Following extubation 8 days later he complained of blurred vision in his right eye. He was subsequently reviewed in the ophthalmology department. Snellen visual acuities were 3/60 right eye and 6/4 left eye. He was found to have a dense vitreous haemorrhage and no fundal view in the right eye. Ultrasound revealed a flat retina. The haemorrhage failed to resolve and 3 months following myocardial infarction he underwent right vitrectomy. At surgery, dilatation of peripapillary vessels with adherent vitreous haemorrhage was noted, but no other retinal abnormalities. He made an uneventful recovery and postoperative visual acuity in his right eye was 6/6. Dilated fundoscopy since the surgery has not revealed any associated pathology.

Comment

This case describes a presumed iatrogenic vitreous haemorrhage. In the absence of contributing ocular pathology, the only causative factor we can identify is the cardiac compressions the patient received during his resuscitation.

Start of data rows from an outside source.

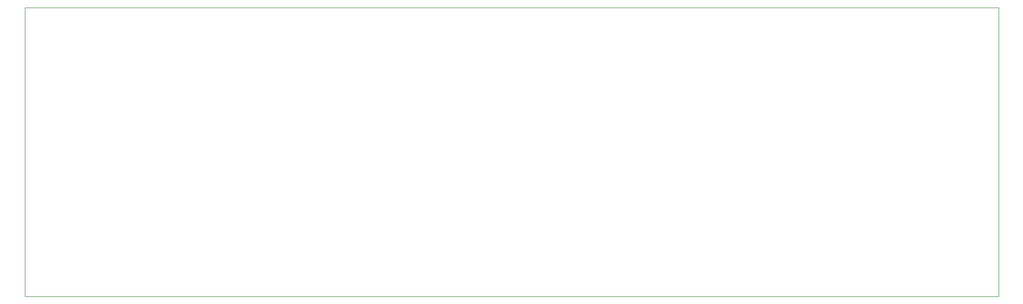
<source format=gbr>
G04 #@! TF.GenerationSoftware,KiCad,Pcbnew,7.0.0-da2b9df05c~171~ubuntu22.04.1*
G04 #@! TF.CreationDate,2023-04-03T14:13:22+02:00*
G04 #@! TF.ProjectId,pcb_esp32_wled_pwm_multichannel,7063625f-6573-4703-9332-5f776c65645f,rev?*
G04 #@! TF.SameCoordinates,Original*
G04 #@! TF.FileFunction,Profile,NP*
%FSLAX46Y46*%
G04 Gerber Fmt 4.6, Leading zero omitted, Abs format (unit mm)*
G04 Created by KiCad (PCBNEW 7.0.0-da2b9df05c~171~ubuntu22.04.1) date 2023-04-03 14:13:22*
%MOMM*%
%LPD*%
G01*
G04 APERTURE LIST*
G04 #@! TA.AperFunction,Profile*
%ADD10C,0.100000*%
G04 #@! TD*
G04 APERTURE END LIST*
D10*
X9652000Y-37465000D02*
X172212000Y-37465000D01*
X172212000Y-37465000D02*
X172212000Y-85725000D01*
X172212000Y-85725000D02*
X9652000Y-85725000D01*
X9652000Y-85725000D02*
X9652000Y-37465000D01*
M02*

</source>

Chest compressions during CPR are known to cause several complications, for example rib fractures, pulmonary haemorrhages and liver lacerations. However, ocular complications are more unusual. Chest compression by safety belt in automobile accidents is known to cause traumatic retinal angiopathy (Purtscher's disease) – even from a minor compression injury from a lap-shoulder belt1 – and retinal detachment.2 We also note the recent report by Chandra et al3 of a case of Purtscher's retinopathy in one eye, and Valsalva retinopathy in the other, following a compressive chest injury.

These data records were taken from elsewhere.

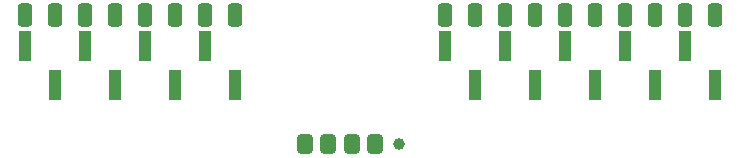
<source format=gbr>
%TF.GenerationSoftware,KiCad,Pcbnew,8.0.6*%
%TF.CreationDate,2024-11-25T21:01:29+01:00*%
%TF.ProjectId,nard_sam,6e617264-5f73-4616-9d2e-6b696361645f,rev?*%
%TF.SameCoordinates,Original*%
%TF.FileFunction,Soldermask,Bot*%
%TF.FilePolarity,Negative*%
%FSLAX46Y46*%
G04 Gerber Fmt 4.6, Leading zero omitted, Abs format (unit mm)*
G04 Created by KiCad (PCBNEW 8.0.6) date 2024-11-25 21:01:29*
%MOMM*%
%LPD*%
G01*
G04 APERTURE LIST*
G04 Aperture macros list*
%AMRoundRect*
0 Rectangle with rounded corners*
0 $1 Rounding radius*
0 $2 $3 $4 $5 $6 $7 $8 $9 X,Y pos of 4 corners*
0 Add a 4 corners polygon primitive as box body*
4,1,4,$2,$3,$4,$5,$6,$7,$8,$9,$2,$3,0*
0 Add four circle primitives for the rounded corners*
1,1,$1+$1,$2,$3*
1,1,$1+$1,$4,$5*
1,1,$1+$1,$6,$7*
1,1,$1+$1,$8,$9*
0 Add four rect primitives between the rounded corners*
20,1,$1+$1,$2,$3,$4,$5,0*
20,1,$1+$1,$4,$5,$6,$7,0*
20,1,$1+$1,$6,$7,$8,$9,0*
20,1,$1+$1,$8,$9,$2,$3,0*%
G04 Aperture macros list end*
%ADD10C,1.000000*%
%ADD11R,1.000000X2.510000*%
%ADD12RoundRect,0.325000X0.325000X0.525000X-0.325000X0.525000X-0.325000X-0.525000X0.325000X-0.525000X0*%
%ADD13RoundRect,0.300000X-0.300000X-0.700000X0.300000X-0.700000X0.300000X0.700000X-0.300000X0.700000X0*%
G04 APERTURE END LIST*
D10*
%TO.C,TP1*%
X105800000Y-78700000D03*
%TD*%
D11*
%TO.C,J3*%
X74110000Y-70345000D03*
X76650000Y-73655000D03*
X79190000Y-70345000D03*
X81730000Y-73655000D03*
X84270000Y-70345000D03*
X86810000Y-73655000D03*
X89350000Y-70345000D03*
X91890000Y-73655000D03*
%TD*%
D12*
%TO.C,J5*%
X97800000Y-78700000D03*
X99800000Y-78700000D03*
X101800000Y-78700000D03*
X103800000Y-78700000D03*
%TD*%
D11*
%TO.C,J4*%
X109670000Y-70345000D03*
X112210000Y-73655000D03*
X114750000Y-70345000D03*
X117290000Y-73655000D03*
X119830000Y-70345000D03*
X122370000Y-73655000D03*
X124910000Y-70345000D03*
X127450000Y-73655000D03*
X129990000Y-70345000D03*
X132530000Y-73655000D03*
%TD*%
D13*
%TO.C,J6*%
X74110000Y-67780000D03*
X76650000Y-67780000D03*
X79190000Y-67780000D03*
X81730000Y-67780000D03*
X84270000Y-67780000D03*
X86810000Y-67780000D03*
X89350000Y-67780000D03*
X91890000Y-67780000D03*
%TD*%
%TO.C,J7*%
X109670000Y-67780000D03*
X112210000Y-67780000D03*
X114750000Y-67780000D03*
X117290000Y-67780000D03*
X119830000Y-67780000D03*
X122370000Y-67780000D03*
X124910000Y-67780000D03*
X127450000Y-67780000D03*
X129990000Y-67780000D03*
X132530000Y-67780000D03*
%TD*%
M02*

</source>
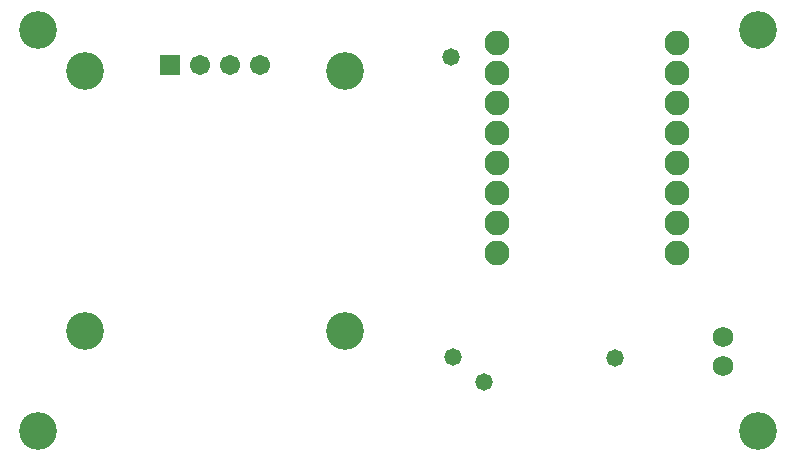
<source format=gbs>
G04*
G04 #@! TF.GenerationSoftware,Altium Limited,Altium Designer,24.7.2 (38)*
G04*
G04 Layer_Color=16711935*
%FSAX44Y44*%
%MOMM*%
G71*
G04*
G04 #@! TF.SameCoordinates,24FF2C46-A417-480C-89B1-4EDC075265FB*
G04*
G04*
G04 #@! TF.FilePolarity,Negative*
G04*
G01*
G75*
%ADD21C,3.2032*%
%ADD22R,1.7112X1.7112*%
%ADD23C,1.7112*%
%ADD25C,1.7272*%
%ADD26C,2.1082*%
%ADD27C,1.4732*%
D21*
X00630000Y00360000D02*
D03*
Y00020000D02*
D03*
X00020000D02*
D03*
Y00360000D02*
D03*
X00060000Y00325000D02*
D03*
X00280000D02*
D03*
Y00105000D02*
D03*
X00060000D02*
D03*
D22*
X00131900Y00330000D02*
D03*
D23*
X00157300D02*
D03*
X00182700D02*
D03*
X00208100D02*
D03*
D25*
X00600000Y00075000D02*
D03*
Y00100000D02*
D03*
D26*
X00561200Y00349000D02*
D03*
Y00323600D02*
D03*
Y00298200D02*
D03*
Y00272800D02*
D03*
Y00247400D02*
D03*
Y00222000D02*
D03*
Y00196600D02*
D03*
Y00171200D02*
D03*
X00408800D02*
D03*
Y00196600D02*
D03*
Y00222000D02*
D03*
Y00247400D02*
D03*
Y00272800D02*
D03*
Y00298200D02*
D03*
Y00323600D02*
D03*
Y00349000D02*
D03*
D27*
X00371358Y00082958D02*
D03*
X00397976Y00061976D02*
D03*
X00509000Y00081788D02*
D03*
X00369570Y00336550D02*
D03*
M02*

</source>
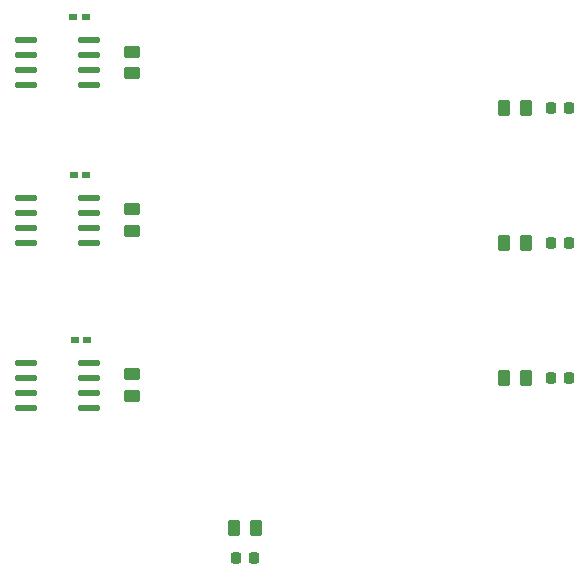
<source format=gbr>
%TF.GenerationSoftware,KiCad,Pcbnew,(6.0.7)*%
%TF.CreationDate,2022-08-17T13:42:15+03:00*%
%TF.ProjectId,Master Shield,4d617374-6572-4205-9368-69656c642e6b,1*%
%TF.SameCoordinates,Original*%
%TF.FileFunction,Paste,Top*%
%TF.FilePolarity,Positive*%
%FSLAX46Y46*%
G04 Gerber Fmt 4.6, Leading zero omitted, Abs format (unit mm)*
G04 Created by KiCad (PCBNEW (6.0.7)) date 2022-08-17 13:42:15*
%MOMM*%
%LPD*%
G01*
G04 APERTURE LIST*
G04 Aperture macros list*
%AMRoundRect*
0 Rectangle with rounded corners*
0 $1 Rounding radius*
0 $2 $3 $4 $5 $6 $7 $8 $9 X,Y pos of 4 corners*
0 Add a 4 corners polygon primitive as box body*
4,1,4,$2,$3,$4,$5,$6,$7,$8,$9,$2,$3,0*
0 Add four circle primitives for the rounded corners*
1,1,$1+$1,$2,$3*
1,1,$1+$1,$4,$5*
1,1,$1+$1,$6,$7*
1,1,$1+$1,$8,$9*
0 Add four rect primitives between the rounded corners*
20,1,$1+$1,$2,$3,$4,$5,0*
20,1,$1+$1,$4,$5,$6,$7,0*
20,1,$1+$1,$6,$7,$8,$9,0*
20,1,$1+$1,$8,$9,$2,$3,0*%
G04 Aperture macros list end*
%ADD10RoundRect,0.250000X-0.450000X0.262500X-0.450000X-0.262500X0.450000X-0.262500X0.450000X0.262500X0*%
%ADD11O,1.950216X0.568402*%
%ADD12RoundRect,0.250000X0.262500X0.450000X-0.262500X0.450000X-0.262500X-0.450000X0.262500X-0.450000X0*%
%ADD13RoundRect,0.218750X0.218750X0.256250X-0.218750X0.256250X-0.218750X-0.256250X0.218750X-0.256250X0*%
%ADD14R,0.790094X0.540005*%
%ADD15RoundRect,0.218750X-0.218750X-0.256250X0.218750X-0.256250X0.218750X0.256250X-0.218750X0.256250X0*%
G04 APERTURE END LIST*
D10*
%TO.C,R2*%
X42559019Y32027500D03*
X42559019Y30202500D03*
%TD*%
D11*
%TO.C,MASTER-2*%
X33503914Y33020004D03*
X33503914Y31750001D03*
X33503914Y30479999D03*
X33503914Y29209996D03*
X38914124Y29209996D03*
X38914124Y30479999D03*
X38914124Y31750001D03*
X38914124Y33020004D03*
%TD*%
D12*
%TO.C,R4*%
X75842500Y40640000D03*
X74017500Y40640000D03*
%TD*%
D13*
%TO.C,D3*%
X79527500Y17780000D03*
X77952500Y17780000D03*
%TD*%
D14*
%TO.C,C1*%
X37554915Y48311000D03*
X38645085Y48311000D03*
%TD*%
%TO.C,C3*%
X37658849Y20955000D03*
X38749019Y20955000D03*
%TD*%
D12*
%TO.C,R5*%
X75842500Y29210000D03*
X74017500Y29210000D03*
%TD*%
D11*
%TO.C,MASTER-1*%
X33503914Y46406004D03*
X33503914Y45136001D03*
X33503914Y43865999D03*
X33503914Y42595996D03*
X38914124Y42595996D03*
X38914124Y43865999D03*
X38914124Y45136001D03*
X38914124Y46406004D03*
%TD*%
D13*
%TO.C,D1*%
X79527500Y40640000D03*
X77952500Y40640000D03*
%TD*%
%TO.C,D2*%
X79527500Y29210000D03*
X77952500Y29210000D03*
%TD*%
D15*
%TO.C,D4*%
X51282500Y2540000D03*
X52857500Y2540000D03*
%TD*%
D14*
%TO.C,C2*%
X37568934Y34925000D03*
X38659104Y34925000D03*
%TD*%
D12*
%TO.C,R6*%
X75842500Y17780000D03*
X74017500Y17780000D03*
%TD*%
%TO.C,R7*%
X52982500Y5080000D03*
X51157500Y5080000D03*
%TD*%
D11*
%TO.C,MASTER-3*%
X33503914Y19050004D03*
X33503914Y17780001D03*
X33503914Y16509999D03*
X33503914Y15239996D03*
X38914124Y15239996D03*
X38914124Y16509999D03*
X38914124Y17780001D03*
X38914124Y19050004D03*
%TD*%
D10*
%TO.C,R1*%
X42559019Y45362500D03*
X42559019Y43537500D03*
%TD*%
%TO.C,R3*%
X42559019Y18057500D03*
X42559019Y16232500D03*
%TD*%
M02*

</source>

The mechanism and efficacy of chest compressions as part of CPR have become better understood in recent years. There has been deliberation as to whether sternal compression generates a direct increase in arterial forward flow by cardiac compression, or whether it is the relaxation phase that encourages venous return through negative intrathoracic pressure. However, it is now generally thought that both mechanisms are acting to provide some cerebral perfusion, though the flow generated is insufficient to force vessel aneurysm or rupture. Babbs4 used a mathematical model to show that even the most efficient compression technique would only generate a maximum of 3.1 l/min and 58 mmHg of systolic perfusion pressure. Pinming et al5 confirmed this by performing transoesophageal echocardiography during closed-chest CPR, in cardiac arrest. Peak forward aortic flow was measured at 58.8±11.6 cm/s; less than half of normal peak aortic flow.

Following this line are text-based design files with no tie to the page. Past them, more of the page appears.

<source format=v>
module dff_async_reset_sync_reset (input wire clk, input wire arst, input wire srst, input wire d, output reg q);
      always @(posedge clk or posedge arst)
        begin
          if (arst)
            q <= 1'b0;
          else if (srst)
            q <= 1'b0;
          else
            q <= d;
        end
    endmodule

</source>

Valsalva retinopathy is a well-described phenomenon. A preretinal haemorrhage in the macula area is the usual finding at presentation. The cause is thought to be a rupture of a retinal vessel, following physical exertion – usually a sudden and rapid rise in intrathoracic pressure (such as when coughing, heavy lifting or straining at stool). This is thought to cause a rise in the intravenous pressure, then a rise in retinal vessel intraluminal pressure, with consequent rupture of a retinal venule or capillary, perhaps at the site of a pre-existing vessel wall weakness.6 Extension of the haemorrhage into the vitreous is rare, but is thought to occur if the force of the intrathoracic pressure rise is sufficiently high7 or in the presence of a blood disorder such as sickle cell disease.8

In our case, we can rule out other causes of vitreous haemorrhage. There was no previous ocular pathology, no retinal pathology was identified during vitrectomy surgery and the patient had not been thrombolysed, or given any anticoagulant therapy. We therefore hypothesise that this patient's vitreous haemorrhage was due to the chest compressions received during CPR, via a mechanism similar to valsalva retinopathy.